━━━ RECORDS TO PROCESS

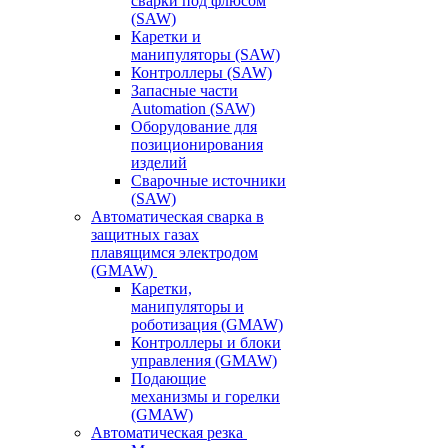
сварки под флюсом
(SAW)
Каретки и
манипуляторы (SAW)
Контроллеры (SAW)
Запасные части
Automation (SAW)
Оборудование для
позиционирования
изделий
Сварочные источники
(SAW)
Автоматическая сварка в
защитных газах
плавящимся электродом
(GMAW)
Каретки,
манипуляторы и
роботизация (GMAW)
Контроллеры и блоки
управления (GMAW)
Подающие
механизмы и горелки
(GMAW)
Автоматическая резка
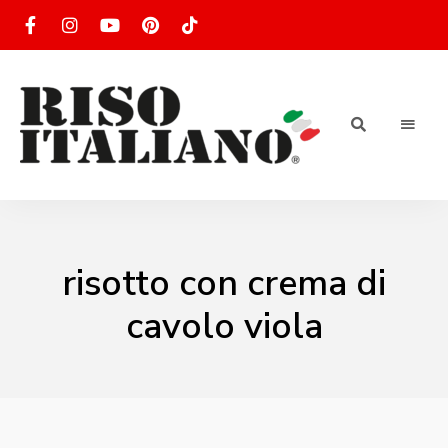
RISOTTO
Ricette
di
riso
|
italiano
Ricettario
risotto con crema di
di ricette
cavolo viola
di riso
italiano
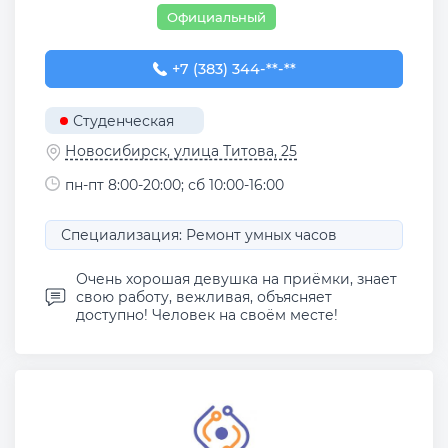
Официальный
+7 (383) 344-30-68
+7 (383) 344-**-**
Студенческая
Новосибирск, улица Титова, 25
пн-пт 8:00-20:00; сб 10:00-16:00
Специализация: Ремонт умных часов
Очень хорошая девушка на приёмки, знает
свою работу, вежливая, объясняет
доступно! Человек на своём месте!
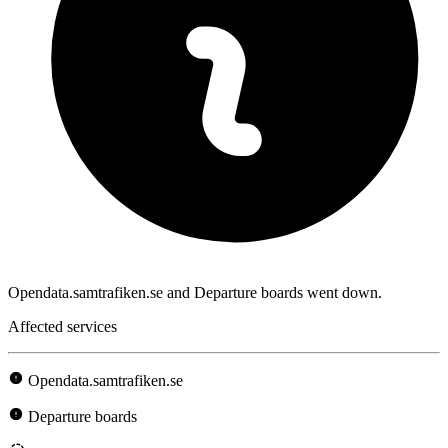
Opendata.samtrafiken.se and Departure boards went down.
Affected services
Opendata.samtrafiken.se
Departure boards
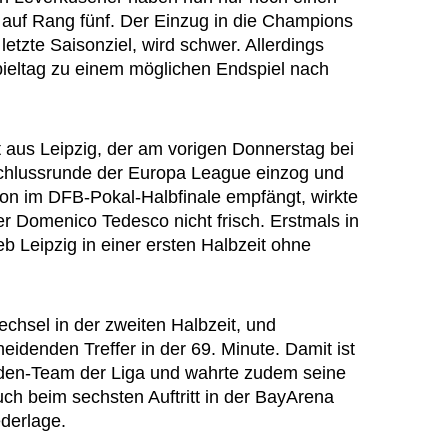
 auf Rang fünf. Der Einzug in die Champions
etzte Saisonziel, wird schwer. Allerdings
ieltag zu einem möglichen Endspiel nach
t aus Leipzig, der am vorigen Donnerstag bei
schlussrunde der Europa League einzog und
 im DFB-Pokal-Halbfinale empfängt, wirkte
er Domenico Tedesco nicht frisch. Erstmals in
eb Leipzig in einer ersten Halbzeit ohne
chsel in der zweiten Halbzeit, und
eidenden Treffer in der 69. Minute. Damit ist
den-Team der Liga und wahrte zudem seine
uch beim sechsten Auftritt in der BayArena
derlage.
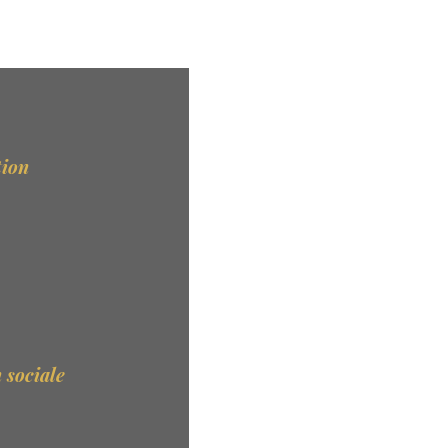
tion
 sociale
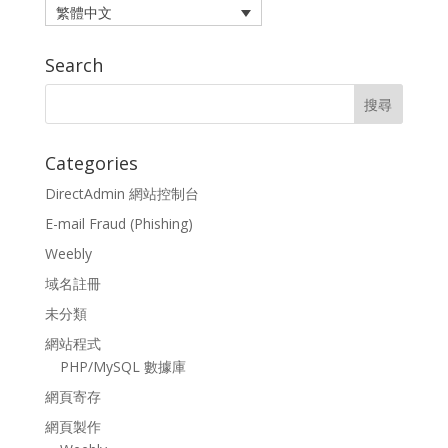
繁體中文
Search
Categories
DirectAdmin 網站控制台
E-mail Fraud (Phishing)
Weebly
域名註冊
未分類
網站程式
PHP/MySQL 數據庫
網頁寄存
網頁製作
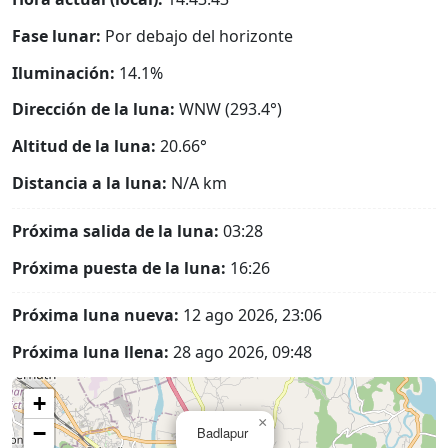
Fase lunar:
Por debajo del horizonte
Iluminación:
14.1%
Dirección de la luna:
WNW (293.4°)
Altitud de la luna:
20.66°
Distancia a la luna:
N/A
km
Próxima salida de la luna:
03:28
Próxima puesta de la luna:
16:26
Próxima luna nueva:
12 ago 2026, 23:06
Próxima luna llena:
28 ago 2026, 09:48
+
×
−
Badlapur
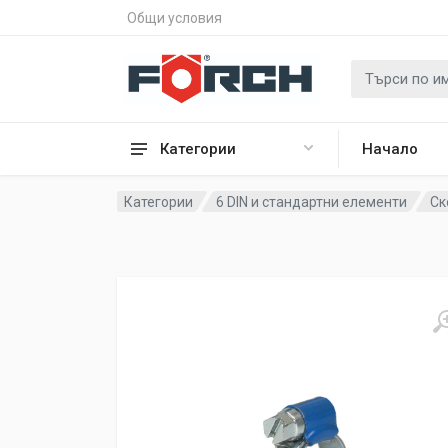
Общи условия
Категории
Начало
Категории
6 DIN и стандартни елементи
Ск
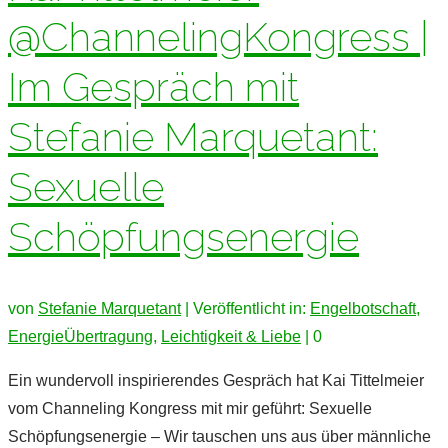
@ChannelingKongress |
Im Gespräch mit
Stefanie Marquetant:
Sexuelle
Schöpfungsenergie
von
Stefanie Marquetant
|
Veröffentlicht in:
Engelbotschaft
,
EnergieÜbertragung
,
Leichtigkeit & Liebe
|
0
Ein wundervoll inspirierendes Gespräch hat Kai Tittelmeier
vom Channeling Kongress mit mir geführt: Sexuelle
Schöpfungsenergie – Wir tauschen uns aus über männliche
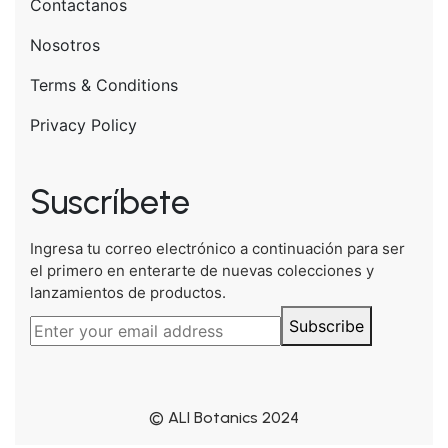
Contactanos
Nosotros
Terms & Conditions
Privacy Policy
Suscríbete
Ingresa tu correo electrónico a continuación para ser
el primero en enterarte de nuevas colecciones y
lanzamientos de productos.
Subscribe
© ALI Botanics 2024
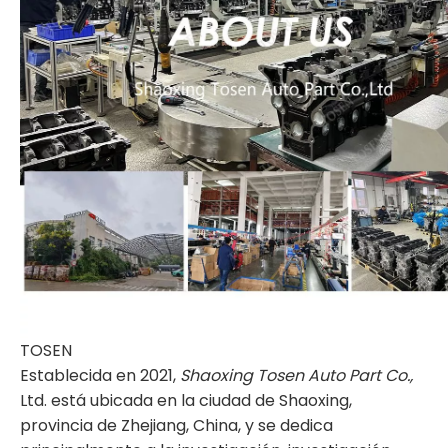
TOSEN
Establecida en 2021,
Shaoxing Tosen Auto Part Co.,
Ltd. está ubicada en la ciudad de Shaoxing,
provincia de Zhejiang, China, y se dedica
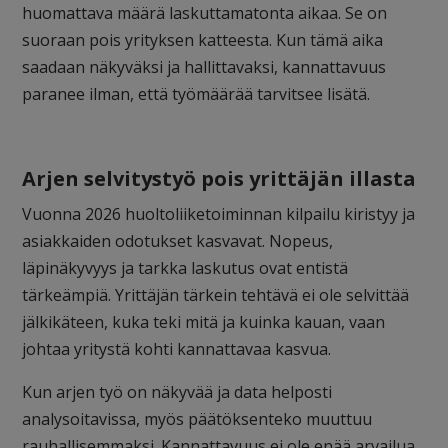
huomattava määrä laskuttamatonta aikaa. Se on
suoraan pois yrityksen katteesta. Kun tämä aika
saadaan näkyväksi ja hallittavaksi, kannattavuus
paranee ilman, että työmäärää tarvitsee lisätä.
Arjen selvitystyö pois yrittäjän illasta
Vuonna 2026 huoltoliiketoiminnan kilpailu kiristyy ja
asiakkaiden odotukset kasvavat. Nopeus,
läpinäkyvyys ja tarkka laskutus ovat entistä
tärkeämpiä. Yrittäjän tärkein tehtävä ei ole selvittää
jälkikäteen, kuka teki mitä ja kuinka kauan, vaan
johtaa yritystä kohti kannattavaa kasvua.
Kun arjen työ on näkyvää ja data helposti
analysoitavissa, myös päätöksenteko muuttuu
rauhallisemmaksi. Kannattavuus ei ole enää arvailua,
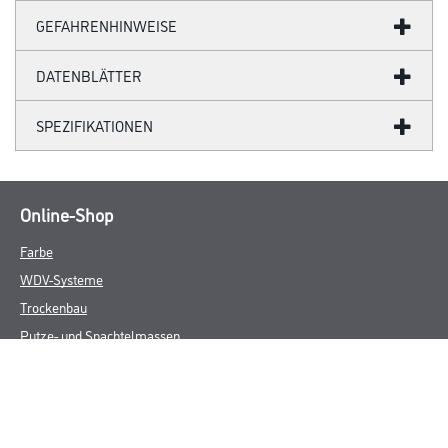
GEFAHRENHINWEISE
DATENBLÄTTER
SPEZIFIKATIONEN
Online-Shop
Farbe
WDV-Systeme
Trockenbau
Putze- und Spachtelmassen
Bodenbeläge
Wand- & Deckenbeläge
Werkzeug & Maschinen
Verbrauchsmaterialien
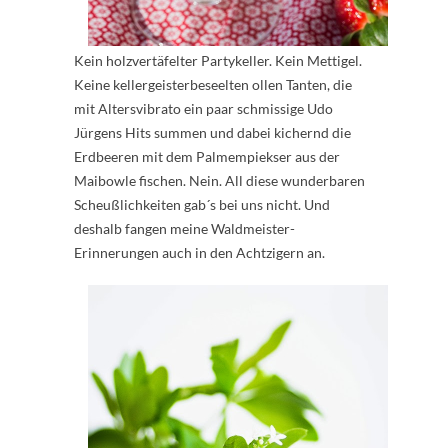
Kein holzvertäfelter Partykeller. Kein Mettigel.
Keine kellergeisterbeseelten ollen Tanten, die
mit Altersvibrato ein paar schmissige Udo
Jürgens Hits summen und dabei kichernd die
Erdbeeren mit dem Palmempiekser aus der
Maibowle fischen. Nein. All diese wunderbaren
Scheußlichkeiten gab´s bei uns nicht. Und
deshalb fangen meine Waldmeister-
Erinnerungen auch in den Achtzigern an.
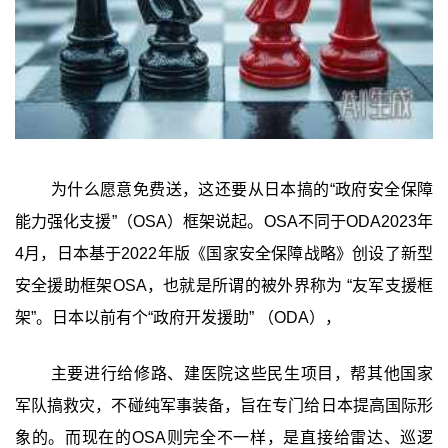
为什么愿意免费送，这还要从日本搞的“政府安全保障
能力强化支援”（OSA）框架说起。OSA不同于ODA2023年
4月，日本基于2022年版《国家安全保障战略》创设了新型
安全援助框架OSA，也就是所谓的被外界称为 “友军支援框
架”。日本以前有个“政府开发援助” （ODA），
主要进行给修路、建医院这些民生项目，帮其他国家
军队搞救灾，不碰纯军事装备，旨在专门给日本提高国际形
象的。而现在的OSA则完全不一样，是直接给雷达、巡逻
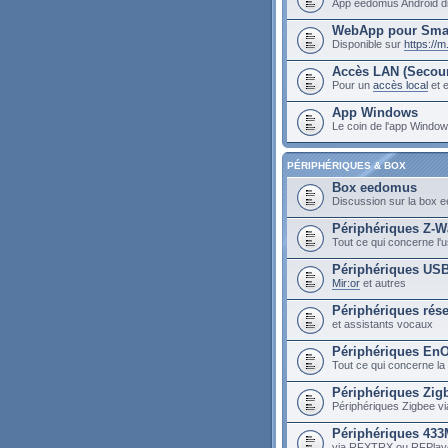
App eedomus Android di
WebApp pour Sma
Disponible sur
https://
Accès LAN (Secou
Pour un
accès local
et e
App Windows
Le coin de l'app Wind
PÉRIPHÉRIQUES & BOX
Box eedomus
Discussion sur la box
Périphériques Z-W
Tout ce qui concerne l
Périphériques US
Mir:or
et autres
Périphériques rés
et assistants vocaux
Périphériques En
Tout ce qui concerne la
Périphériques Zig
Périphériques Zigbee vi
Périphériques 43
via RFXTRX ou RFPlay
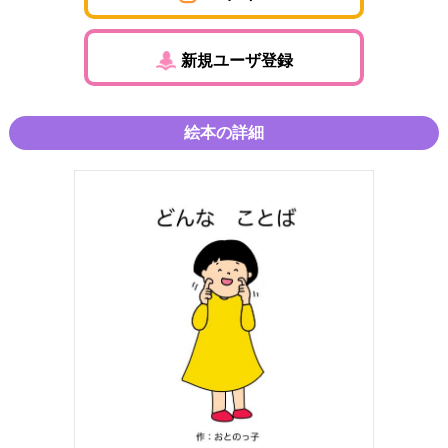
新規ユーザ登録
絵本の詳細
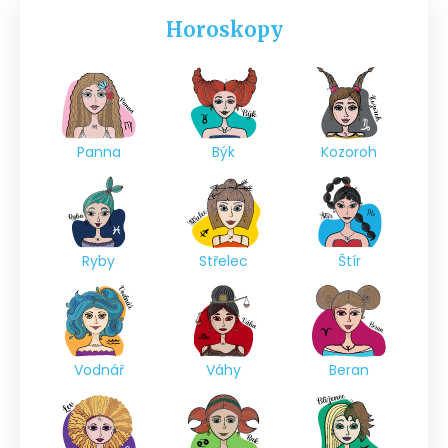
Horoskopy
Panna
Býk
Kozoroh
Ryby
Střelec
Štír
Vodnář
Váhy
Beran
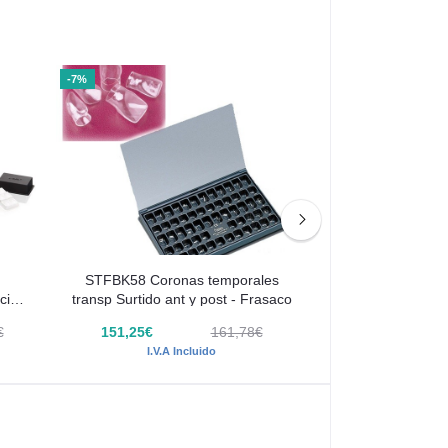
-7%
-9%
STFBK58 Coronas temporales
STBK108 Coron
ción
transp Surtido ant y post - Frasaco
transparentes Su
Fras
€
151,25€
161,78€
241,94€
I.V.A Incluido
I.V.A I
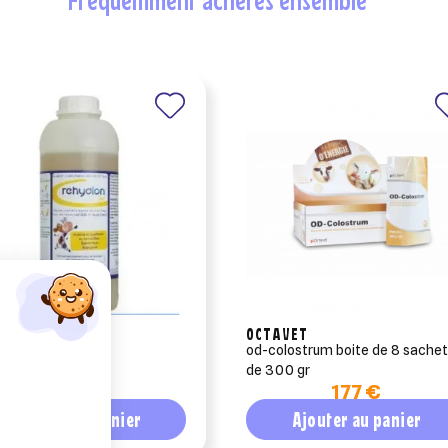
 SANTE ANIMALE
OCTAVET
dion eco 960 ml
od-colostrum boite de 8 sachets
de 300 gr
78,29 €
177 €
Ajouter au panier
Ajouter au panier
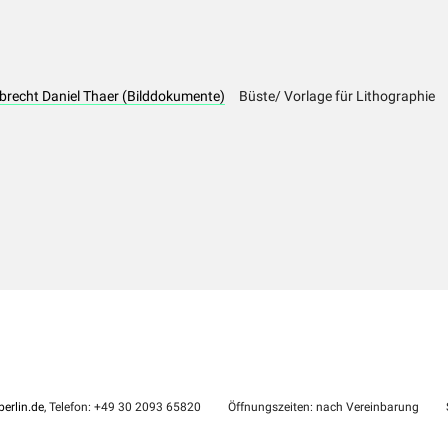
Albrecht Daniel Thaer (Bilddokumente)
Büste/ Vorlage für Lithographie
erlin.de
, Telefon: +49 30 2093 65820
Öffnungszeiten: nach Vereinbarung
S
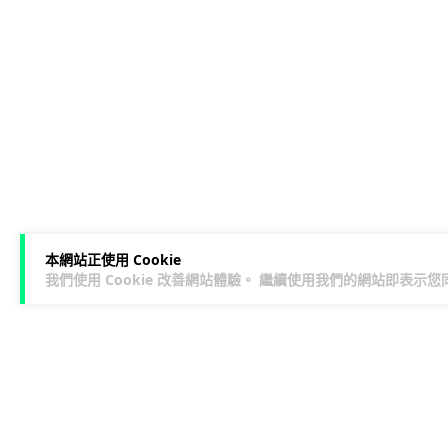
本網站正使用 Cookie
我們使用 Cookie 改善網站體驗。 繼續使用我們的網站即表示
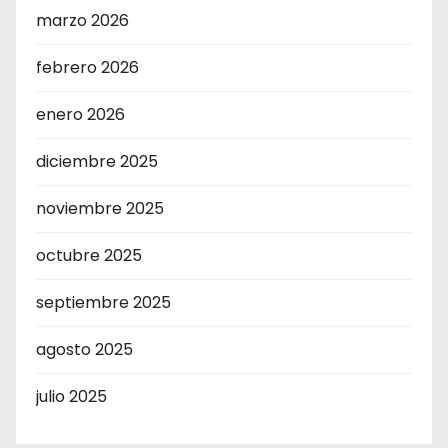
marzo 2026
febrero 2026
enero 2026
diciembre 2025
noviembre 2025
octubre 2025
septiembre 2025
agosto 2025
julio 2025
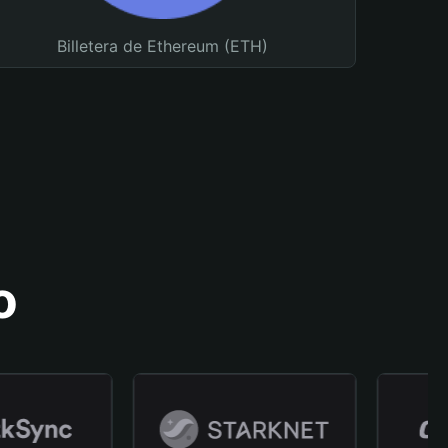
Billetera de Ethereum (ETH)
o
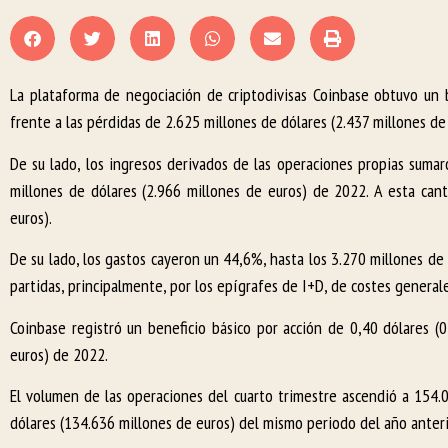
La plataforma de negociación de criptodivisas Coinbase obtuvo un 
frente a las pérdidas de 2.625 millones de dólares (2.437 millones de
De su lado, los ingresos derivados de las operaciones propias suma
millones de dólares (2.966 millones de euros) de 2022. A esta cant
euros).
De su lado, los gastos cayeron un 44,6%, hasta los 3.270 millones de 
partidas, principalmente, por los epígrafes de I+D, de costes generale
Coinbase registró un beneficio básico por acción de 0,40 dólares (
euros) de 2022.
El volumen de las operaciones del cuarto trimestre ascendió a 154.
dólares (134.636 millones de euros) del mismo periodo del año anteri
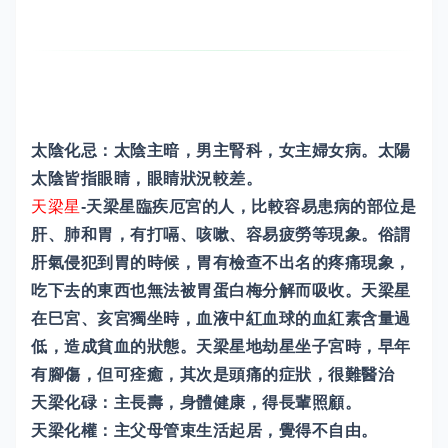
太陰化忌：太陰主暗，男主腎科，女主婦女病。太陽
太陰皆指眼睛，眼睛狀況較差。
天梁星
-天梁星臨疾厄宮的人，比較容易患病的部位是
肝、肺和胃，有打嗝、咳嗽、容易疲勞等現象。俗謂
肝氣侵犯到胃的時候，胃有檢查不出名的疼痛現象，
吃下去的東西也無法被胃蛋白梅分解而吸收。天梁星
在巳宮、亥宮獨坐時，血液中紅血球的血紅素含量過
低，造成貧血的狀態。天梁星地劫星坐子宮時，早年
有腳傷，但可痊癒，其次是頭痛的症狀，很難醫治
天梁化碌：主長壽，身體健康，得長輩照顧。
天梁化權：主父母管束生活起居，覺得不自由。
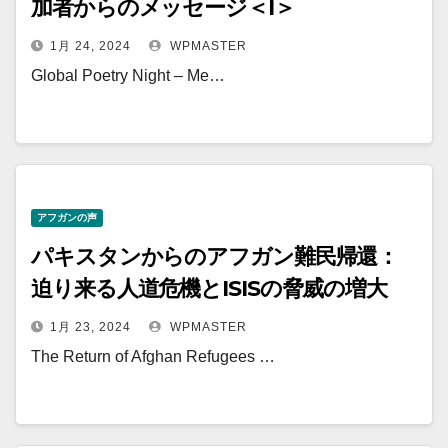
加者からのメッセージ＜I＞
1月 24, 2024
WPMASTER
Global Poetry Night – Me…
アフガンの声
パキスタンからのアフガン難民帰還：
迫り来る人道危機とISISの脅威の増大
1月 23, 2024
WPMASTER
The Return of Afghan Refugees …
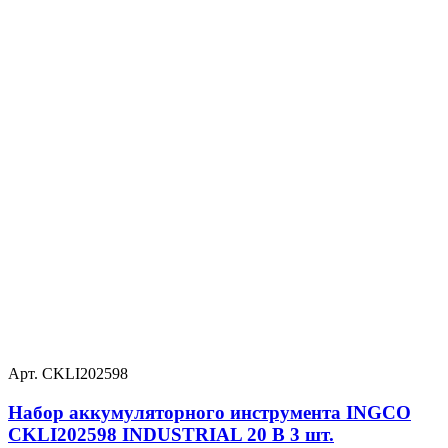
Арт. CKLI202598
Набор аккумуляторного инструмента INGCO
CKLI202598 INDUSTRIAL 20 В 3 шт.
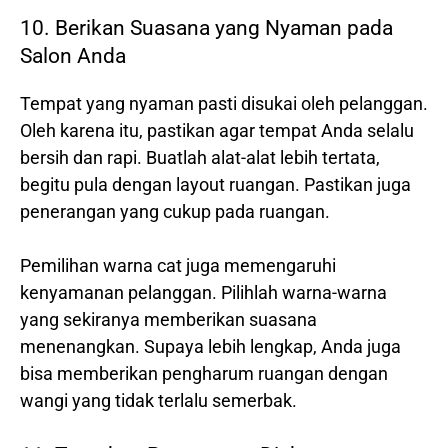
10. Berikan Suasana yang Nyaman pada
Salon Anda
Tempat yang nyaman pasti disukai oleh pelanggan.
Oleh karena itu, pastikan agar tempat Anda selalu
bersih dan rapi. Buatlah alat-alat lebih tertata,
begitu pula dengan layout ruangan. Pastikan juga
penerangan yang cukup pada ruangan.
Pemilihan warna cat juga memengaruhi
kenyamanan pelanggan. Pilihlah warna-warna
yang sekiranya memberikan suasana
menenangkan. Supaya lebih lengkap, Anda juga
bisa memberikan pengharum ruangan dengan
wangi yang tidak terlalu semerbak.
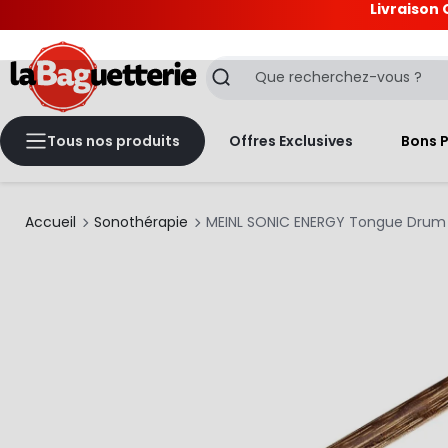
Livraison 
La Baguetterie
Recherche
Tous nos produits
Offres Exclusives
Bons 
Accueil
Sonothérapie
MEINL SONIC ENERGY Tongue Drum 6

━━━━━━

### GOAL OF THE EXERCISE
Give back exactly the lines above that run from the one with "Werkzeug & Maschinen" to the one with "Scheußlichkeiten gab´s bei uns nicht. Und", including both, with the pictures left out.

### EXERCISE OUTPUT
Werkzeug & Maschinen
Verbrauchsmaterialien
Kein holzvertäfelter Partykeller. Kein Mettigel.
Keine kellergeisterbeseelten ollen Tanten, die
mit Altersvibrato ein paar schmissige Udo
Jürgens Hits summen und dabei kichernd die
Erdbeeren mit dem Palmempiekser aus der
Maibowle fischen. Nein. All diese wunderbaren
Scheußlichkeiten gab´s bei uns nicht. Und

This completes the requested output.